[Saved entries]

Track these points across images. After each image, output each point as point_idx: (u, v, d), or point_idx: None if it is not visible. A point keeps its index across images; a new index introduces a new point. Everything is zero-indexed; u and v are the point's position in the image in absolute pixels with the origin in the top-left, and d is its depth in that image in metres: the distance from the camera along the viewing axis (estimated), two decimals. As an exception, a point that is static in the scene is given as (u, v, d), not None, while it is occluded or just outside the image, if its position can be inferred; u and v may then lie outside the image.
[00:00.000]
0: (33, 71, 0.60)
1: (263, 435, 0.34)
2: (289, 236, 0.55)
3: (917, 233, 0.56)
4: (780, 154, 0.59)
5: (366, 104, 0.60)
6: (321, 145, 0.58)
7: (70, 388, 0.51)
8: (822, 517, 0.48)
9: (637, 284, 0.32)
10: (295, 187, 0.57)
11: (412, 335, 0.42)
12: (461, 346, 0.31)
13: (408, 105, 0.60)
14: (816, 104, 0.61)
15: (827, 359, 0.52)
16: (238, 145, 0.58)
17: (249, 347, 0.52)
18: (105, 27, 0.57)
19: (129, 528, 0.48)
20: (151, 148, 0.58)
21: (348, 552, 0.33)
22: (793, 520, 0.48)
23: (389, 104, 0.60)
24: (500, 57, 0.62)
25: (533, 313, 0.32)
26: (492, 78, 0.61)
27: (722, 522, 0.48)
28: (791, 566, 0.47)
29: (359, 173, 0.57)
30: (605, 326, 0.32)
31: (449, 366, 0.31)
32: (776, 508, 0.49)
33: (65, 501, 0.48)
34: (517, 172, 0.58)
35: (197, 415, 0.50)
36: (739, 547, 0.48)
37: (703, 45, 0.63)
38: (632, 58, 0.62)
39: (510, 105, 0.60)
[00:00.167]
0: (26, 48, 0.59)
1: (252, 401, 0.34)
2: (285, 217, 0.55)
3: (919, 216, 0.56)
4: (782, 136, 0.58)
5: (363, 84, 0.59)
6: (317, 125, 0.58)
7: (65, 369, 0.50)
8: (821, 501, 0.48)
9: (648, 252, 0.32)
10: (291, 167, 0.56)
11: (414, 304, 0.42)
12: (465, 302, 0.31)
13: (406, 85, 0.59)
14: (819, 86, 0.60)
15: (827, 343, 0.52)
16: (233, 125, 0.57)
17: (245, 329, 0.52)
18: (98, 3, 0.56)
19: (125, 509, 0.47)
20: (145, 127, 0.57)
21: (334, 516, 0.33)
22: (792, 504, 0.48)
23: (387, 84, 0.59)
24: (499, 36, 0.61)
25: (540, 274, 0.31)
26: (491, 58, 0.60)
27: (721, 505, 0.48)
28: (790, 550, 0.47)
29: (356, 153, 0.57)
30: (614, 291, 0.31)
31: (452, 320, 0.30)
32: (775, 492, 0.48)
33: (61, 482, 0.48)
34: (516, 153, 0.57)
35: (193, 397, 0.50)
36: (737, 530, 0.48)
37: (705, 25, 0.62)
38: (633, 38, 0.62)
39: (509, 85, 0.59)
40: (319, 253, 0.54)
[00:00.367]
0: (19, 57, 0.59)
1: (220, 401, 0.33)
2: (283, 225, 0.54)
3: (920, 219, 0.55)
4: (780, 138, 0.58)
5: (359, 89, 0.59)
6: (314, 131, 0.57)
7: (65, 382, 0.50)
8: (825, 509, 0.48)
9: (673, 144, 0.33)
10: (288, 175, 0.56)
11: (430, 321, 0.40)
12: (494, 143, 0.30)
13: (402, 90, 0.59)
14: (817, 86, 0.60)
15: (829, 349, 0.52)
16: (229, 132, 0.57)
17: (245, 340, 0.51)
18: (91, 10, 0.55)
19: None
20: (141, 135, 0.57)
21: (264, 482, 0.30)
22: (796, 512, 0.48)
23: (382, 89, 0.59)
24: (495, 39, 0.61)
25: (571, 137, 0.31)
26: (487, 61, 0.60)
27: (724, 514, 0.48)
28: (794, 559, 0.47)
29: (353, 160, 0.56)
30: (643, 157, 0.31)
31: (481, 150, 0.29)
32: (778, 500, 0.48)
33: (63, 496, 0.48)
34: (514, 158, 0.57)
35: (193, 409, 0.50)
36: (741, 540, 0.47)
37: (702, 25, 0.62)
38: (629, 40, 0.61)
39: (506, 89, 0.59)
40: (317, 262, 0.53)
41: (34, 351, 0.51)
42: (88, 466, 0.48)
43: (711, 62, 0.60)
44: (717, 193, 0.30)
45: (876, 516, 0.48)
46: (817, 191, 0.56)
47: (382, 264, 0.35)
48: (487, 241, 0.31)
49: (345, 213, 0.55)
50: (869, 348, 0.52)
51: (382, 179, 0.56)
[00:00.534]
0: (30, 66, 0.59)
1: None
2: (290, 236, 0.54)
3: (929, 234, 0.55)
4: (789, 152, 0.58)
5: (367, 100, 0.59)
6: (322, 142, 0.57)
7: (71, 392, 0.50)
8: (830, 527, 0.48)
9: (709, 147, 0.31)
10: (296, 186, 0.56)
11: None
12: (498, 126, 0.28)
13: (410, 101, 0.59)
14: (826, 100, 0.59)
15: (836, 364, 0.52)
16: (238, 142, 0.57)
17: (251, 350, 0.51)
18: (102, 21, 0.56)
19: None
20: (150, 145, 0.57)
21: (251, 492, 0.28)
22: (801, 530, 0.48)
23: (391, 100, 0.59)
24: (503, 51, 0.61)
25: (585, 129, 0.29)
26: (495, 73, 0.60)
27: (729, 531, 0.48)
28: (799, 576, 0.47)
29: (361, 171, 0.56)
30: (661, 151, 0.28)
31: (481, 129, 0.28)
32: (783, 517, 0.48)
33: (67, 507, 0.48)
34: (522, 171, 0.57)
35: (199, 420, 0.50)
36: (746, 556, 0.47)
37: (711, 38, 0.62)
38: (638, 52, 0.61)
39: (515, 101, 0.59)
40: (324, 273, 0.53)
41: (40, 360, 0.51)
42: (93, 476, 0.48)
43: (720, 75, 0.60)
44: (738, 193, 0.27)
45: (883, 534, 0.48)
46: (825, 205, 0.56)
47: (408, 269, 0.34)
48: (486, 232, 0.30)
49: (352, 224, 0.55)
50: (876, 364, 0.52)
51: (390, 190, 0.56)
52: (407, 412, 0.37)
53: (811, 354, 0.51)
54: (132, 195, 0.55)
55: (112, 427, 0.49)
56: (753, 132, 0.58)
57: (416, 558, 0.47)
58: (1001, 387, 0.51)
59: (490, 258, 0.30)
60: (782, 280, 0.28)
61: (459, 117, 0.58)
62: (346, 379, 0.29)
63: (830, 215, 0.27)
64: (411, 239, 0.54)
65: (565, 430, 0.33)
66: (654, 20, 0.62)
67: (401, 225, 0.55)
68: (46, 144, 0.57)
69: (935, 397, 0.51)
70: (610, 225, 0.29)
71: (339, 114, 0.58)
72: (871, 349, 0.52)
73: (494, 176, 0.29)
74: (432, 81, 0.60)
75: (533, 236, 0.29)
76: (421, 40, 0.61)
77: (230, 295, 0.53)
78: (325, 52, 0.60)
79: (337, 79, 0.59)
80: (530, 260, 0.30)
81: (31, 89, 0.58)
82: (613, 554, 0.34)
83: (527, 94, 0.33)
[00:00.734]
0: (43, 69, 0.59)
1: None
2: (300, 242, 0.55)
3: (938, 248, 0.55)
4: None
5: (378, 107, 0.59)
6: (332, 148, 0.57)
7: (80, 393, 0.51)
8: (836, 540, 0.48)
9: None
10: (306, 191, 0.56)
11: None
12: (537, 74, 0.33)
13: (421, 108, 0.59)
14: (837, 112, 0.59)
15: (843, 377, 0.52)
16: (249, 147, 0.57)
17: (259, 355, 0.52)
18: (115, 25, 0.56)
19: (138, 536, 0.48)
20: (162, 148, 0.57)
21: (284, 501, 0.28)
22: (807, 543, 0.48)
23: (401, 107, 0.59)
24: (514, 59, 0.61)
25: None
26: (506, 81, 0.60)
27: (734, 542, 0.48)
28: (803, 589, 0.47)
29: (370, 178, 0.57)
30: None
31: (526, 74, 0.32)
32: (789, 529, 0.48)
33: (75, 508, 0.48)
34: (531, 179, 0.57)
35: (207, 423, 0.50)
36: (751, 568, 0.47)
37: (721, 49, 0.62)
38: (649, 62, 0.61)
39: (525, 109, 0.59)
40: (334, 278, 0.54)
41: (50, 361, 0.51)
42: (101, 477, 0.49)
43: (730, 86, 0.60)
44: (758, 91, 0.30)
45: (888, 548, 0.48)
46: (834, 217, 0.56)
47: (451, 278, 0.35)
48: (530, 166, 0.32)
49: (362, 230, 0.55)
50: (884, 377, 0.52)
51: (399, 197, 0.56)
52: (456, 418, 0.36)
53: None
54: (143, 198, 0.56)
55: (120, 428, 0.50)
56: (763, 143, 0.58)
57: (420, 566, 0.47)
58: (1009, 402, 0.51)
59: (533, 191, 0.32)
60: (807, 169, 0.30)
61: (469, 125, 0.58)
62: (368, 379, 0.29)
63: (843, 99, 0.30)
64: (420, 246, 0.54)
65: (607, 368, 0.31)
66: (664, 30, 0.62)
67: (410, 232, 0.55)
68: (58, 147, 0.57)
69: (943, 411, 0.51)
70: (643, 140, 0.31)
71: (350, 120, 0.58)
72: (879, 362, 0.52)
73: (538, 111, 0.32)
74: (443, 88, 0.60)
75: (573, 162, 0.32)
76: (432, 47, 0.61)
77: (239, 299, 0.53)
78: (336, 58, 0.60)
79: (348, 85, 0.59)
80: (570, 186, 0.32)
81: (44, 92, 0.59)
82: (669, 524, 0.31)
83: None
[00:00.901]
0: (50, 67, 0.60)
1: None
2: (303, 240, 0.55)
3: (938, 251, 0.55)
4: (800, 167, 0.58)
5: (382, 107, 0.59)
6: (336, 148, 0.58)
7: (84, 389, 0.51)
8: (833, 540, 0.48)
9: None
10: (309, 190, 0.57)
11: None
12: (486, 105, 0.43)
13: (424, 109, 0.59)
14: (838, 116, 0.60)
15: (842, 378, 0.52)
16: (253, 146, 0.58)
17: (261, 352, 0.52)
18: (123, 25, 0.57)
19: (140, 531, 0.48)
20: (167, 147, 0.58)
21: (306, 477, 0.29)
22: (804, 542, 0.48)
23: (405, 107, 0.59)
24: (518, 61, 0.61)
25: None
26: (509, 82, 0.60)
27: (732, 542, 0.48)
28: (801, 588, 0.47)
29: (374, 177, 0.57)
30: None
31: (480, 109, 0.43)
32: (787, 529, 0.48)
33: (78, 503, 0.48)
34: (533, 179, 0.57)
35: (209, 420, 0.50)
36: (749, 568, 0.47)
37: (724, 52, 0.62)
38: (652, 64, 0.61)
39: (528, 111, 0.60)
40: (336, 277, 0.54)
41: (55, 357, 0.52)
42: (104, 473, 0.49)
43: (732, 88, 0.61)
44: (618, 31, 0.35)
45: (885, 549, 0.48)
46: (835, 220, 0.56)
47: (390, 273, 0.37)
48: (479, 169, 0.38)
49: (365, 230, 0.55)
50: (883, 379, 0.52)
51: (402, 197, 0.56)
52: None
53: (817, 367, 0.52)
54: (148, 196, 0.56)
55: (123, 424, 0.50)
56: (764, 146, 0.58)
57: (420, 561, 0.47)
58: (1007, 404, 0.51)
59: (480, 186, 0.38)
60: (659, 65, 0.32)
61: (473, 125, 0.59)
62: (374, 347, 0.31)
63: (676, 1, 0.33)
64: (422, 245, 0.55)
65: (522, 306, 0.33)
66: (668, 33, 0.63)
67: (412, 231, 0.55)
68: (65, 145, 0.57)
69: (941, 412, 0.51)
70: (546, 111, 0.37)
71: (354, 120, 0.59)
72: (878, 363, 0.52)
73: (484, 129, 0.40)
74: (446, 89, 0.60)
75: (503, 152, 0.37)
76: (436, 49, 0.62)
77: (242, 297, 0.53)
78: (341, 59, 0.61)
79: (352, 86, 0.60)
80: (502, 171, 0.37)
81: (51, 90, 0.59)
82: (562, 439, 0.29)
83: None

---

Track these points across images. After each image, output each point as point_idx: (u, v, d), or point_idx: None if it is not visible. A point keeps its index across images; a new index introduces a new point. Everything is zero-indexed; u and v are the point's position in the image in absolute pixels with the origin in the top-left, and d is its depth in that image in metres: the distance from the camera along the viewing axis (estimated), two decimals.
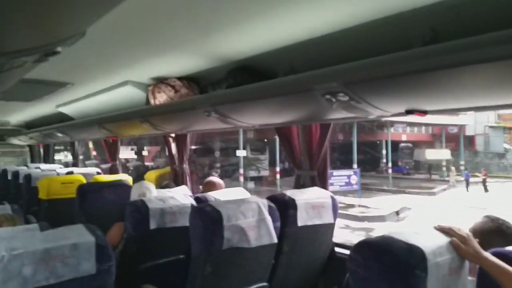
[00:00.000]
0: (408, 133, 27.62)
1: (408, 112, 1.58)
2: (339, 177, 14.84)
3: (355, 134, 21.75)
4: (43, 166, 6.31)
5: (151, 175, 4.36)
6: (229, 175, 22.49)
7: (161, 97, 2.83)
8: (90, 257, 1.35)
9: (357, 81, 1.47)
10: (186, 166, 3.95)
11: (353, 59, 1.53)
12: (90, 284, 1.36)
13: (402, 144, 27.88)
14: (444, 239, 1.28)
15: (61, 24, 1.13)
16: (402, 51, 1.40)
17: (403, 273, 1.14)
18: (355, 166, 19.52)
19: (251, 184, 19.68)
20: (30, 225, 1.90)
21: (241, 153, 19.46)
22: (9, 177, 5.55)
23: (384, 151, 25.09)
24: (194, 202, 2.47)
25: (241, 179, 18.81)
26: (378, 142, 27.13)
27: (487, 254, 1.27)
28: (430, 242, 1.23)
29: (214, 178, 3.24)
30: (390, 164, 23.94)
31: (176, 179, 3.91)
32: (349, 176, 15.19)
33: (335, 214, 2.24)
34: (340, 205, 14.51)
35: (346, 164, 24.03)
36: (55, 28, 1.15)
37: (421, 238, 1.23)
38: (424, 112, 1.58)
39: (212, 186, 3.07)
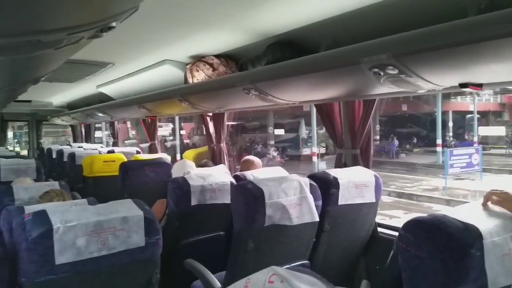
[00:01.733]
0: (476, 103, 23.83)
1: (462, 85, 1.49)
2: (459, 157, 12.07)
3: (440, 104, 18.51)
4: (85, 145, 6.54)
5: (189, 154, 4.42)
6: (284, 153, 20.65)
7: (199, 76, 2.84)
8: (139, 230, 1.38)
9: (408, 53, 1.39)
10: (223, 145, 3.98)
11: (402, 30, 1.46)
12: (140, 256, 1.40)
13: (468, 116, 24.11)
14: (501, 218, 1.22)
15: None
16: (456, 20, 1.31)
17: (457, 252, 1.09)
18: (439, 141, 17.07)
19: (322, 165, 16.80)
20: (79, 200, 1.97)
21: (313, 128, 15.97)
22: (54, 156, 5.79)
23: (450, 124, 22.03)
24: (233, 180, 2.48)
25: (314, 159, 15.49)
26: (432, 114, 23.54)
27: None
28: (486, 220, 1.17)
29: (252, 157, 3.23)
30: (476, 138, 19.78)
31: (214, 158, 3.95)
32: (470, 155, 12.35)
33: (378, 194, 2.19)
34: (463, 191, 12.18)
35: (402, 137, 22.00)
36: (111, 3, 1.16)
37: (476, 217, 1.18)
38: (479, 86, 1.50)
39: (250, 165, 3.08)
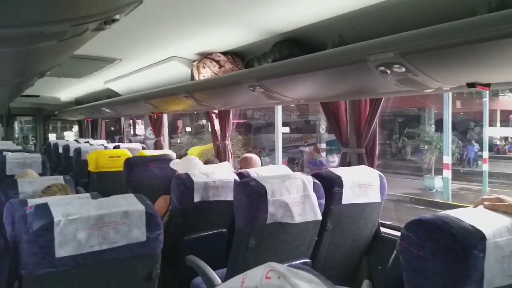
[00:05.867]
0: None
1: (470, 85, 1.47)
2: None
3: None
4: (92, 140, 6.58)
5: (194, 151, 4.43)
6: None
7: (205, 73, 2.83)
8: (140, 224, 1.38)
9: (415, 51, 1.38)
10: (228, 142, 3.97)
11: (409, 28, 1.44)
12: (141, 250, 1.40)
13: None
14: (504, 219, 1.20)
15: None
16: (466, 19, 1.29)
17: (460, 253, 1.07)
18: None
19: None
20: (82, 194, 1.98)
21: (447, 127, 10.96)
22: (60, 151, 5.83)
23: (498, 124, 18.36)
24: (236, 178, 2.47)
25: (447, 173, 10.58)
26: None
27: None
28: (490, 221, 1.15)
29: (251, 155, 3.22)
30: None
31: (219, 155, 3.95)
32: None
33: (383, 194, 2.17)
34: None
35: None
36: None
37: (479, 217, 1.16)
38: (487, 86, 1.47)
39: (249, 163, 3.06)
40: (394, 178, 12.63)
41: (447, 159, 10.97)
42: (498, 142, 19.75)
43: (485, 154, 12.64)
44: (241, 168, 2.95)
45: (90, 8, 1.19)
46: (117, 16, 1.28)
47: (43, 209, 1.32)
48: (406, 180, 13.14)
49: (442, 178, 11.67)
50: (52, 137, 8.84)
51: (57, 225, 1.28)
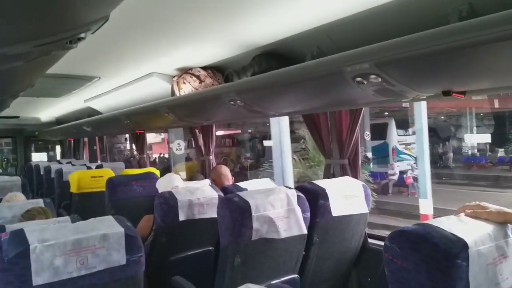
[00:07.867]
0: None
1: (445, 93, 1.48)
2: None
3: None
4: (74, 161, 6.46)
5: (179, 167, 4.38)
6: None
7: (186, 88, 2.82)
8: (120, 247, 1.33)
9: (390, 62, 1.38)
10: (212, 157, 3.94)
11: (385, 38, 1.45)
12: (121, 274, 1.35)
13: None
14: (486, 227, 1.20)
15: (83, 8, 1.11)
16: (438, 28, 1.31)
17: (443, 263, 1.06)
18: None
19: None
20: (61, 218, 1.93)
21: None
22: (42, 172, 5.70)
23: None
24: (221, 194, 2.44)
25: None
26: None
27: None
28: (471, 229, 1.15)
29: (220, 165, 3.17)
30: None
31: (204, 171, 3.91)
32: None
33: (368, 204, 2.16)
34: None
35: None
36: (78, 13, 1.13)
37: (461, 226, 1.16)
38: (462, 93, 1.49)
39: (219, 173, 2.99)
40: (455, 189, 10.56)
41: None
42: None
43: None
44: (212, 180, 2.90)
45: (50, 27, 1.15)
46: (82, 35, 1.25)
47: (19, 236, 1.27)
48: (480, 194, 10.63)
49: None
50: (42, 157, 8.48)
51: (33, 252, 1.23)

▶ **TASK STATEMENT**
In the entries, some lines may contain the word "pixels". Give how many do, as a number by itself.

▶ **EXPECTED ANSWER**
2